Thursday, 16 December 2010

And a bit more on rewards

Just a bit more from the Hidden Costs of Reward. One of the pieces in there from Edward Deci digs a bit further into the different factors that influence the way that rewards affect us. Again this is tied to the idea that incentives/rewards can reduce intrinsic motivation (and performance, creativity...).

He makes the point that the effects depend in part on how we see the reward - is it about controlling/encouraging a certain behaviour, or is it 'informational' (ie a 'well done'). He argues that the latter will have less of a negative impact than the former. Along similar lines, the more salient the contingency of the reward (ie you must hit certain targets to get the bonus) the more potentially damaging. And notably women seem more likely to interpret rewards as controlling rather than informational than men.
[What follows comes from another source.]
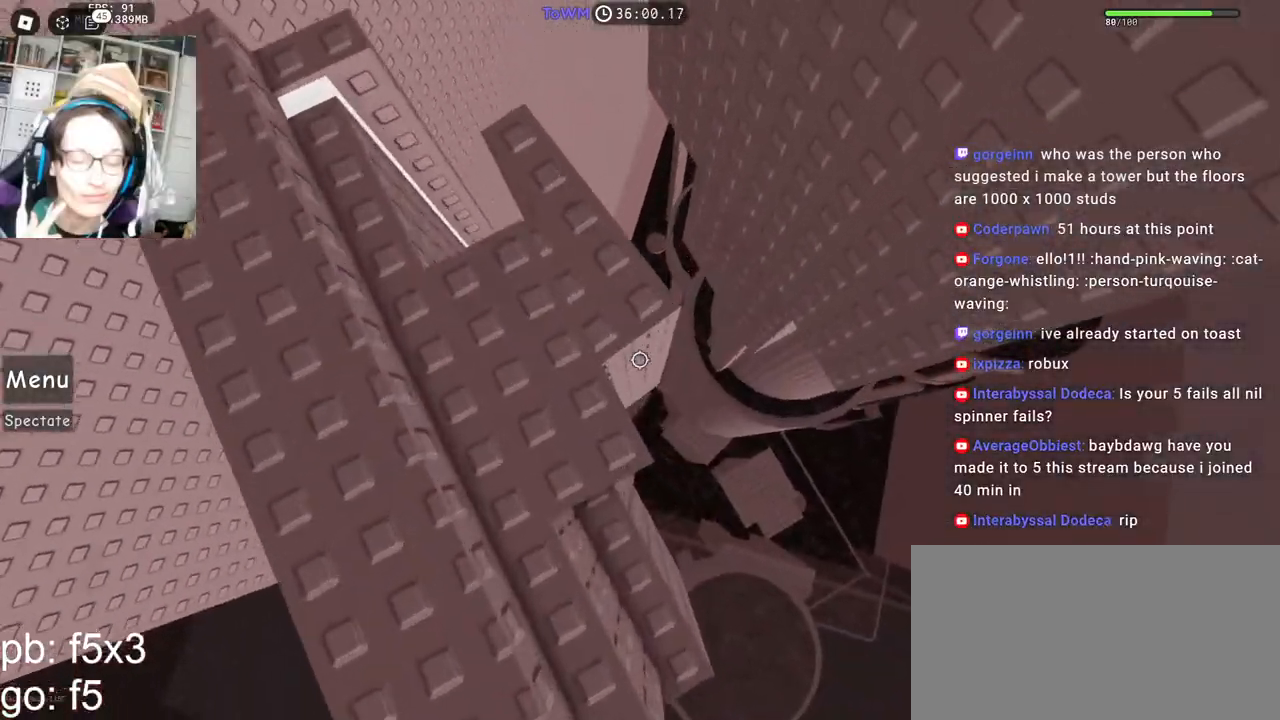
{"keys": ["d", "space"], "mouse": ["right"], "events": [[317, "d", "down"], [467, "space", "down"]]}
Anyhow, once again you get drawn back to the idea that the evolution of performance-related pay in the boardroom tends largely to tick the WRONG boxes when looked at from a psychological perspective. Particularly because of the influence of agency theory, rewards are explicitly designed to direct behaviour (to overcome shirking and/or opportunism). What's more 'reform' of exec pay has focused on more complicated targets - including non-financial ones - which increase the salience of contingency.

One could argue that given that we are presumably dealing with confident individuals they won't read the incentives as controlling/directing, and instead reinterpret them as informational (ie I'm being given this money because I'm uniquely talented). But if that if the case (and I think it maybe in some instances) then incentives only don't do damage because the subjects don't interpret them/respond to them the way they are intended to.

Finally, it does lead you to ponder whether tying rewards to management of non-financials might lead to motivation crowding. Bruno Frey argues that regulation can reduce the desires to do they right thing amongst those that were doing it already, maybe financial incentives for managing ESG issues might do the same.